Создается впечатление, что Кауфман нашел способ заснуть на пару месяцев и параллельно записывать приходящие к нему в дурных снах рефлексии, мысли, смятые и сугубо автобиографичные, а потом в том же беспорядке, как они снились воплотил все на экране. Бессмысленные сны Кауфмана отражаются в бессмысленной жизни Хоффмана на экране, которая отражается в бессмысленной громоздко-бесконечной пьесе, которую Хоффман ставит, а пьеса отражается в таком же бессмысленно-громоздом фильме Кауфмана. Кауфман-Хоффман-Хоффман-Кауфман — дурная бесконечность.

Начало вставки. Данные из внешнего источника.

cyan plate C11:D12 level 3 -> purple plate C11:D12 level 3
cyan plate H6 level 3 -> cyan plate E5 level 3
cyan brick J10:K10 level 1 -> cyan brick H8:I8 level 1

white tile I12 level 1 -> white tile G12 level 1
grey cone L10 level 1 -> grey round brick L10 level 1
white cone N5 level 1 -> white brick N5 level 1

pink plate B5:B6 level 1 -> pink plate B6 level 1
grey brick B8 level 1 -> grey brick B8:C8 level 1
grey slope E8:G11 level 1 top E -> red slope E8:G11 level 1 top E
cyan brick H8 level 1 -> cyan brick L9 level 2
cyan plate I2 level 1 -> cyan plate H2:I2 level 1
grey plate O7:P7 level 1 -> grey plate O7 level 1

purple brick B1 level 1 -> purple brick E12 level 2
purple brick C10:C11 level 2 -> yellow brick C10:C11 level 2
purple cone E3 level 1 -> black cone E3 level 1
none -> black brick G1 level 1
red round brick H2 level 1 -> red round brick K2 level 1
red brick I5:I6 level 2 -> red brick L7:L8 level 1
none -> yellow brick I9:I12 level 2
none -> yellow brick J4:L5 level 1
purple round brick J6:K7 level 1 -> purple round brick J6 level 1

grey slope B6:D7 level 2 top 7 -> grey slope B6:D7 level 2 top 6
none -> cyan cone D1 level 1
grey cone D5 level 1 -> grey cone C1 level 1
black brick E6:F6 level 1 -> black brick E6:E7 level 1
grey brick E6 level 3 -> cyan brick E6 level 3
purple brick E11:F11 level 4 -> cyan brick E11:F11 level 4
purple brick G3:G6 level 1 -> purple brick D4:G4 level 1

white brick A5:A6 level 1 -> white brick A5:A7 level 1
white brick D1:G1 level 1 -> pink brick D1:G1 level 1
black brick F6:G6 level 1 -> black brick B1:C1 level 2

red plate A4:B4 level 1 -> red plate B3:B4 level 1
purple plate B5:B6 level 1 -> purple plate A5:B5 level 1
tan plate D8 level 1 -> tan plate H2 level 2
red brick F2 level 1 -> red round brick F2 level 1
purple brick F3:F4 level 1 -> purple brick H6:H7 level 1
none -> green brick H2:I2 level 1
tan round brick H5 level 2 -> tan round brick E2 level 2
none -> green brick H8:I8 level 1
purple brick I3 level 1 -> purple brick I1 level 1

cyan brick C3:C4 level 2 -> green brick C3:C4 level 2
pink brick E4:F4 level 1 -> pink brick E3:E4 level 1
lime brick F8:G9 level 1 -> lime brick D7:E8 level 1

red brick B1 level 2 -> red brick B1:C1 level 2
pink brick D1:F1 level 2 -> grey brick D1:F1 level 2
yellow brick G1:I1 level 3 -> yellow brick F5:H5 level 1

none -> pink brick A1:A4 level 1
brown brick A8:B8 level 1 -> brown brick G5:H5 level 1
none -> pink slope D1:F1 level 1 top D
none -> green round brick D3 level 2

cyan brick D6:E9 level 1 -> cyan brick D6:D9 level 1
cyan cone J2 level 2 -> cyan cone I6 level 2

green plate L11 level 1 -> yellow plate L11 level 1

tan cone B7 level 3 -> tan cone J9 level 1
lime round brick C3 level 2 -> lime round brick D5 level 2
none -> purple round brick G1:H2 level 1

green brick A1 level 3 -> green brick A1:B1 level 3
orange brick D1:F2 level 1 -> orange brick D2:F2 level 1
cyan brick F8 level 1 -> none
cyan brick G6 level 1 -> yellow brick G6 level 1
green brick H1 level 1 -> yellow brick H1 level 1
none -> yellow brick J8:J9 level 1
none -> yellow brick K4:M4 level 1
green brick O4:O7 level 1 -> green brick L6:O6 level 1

Не всегда, когда видишь что-то странное и непонятное стоит априори восхищаться, боясь опростоволосится. Иногда стоит признать, что король голый, что сюжет надуман, что монтаж превратил фильм в набор беспорядочных фрагментов, что аллегории странны и не поддаются расшифровке, даже если она есть. Да и надо ли пытаться их понять, стоит ли игра свеч? Не придут ли те немногие, кому это удалось, к полнейшей банальщине — как к ответу?
Чем то кино напоминает те нелепые творения современного искусства, которые не раз высмеиваются в фильме, когда отсутствие смысла подменяется запутанностью, громким названием, ажиотажем и вытягивает из критиков похвалы, ведь проще вытянуть какой то смысл, самому его додумать, чем расписаться в том, что ты не понимаешь ничего происходящего.
К действительно талантливым фильмам не надо подходить, обложившись критикой и томами сочинений по психоанализу и толкованию образов, как в Синекдохе. Символизм Тарковского можно не понимать, но просто чувствовать его фильмы, Феллини — восторгаться, психологизм Бергмана сопряжен с отличной игрой и режиссурой — даже сложнейшее его кино во многом ясно и профану.
Может моя рецензия и получилась гневно-напряженной, но это говорит обида и разочарование, несостоявшиеся надежды получить отличный фильм из рук одного из лучших и оригинальнейших современных авторов.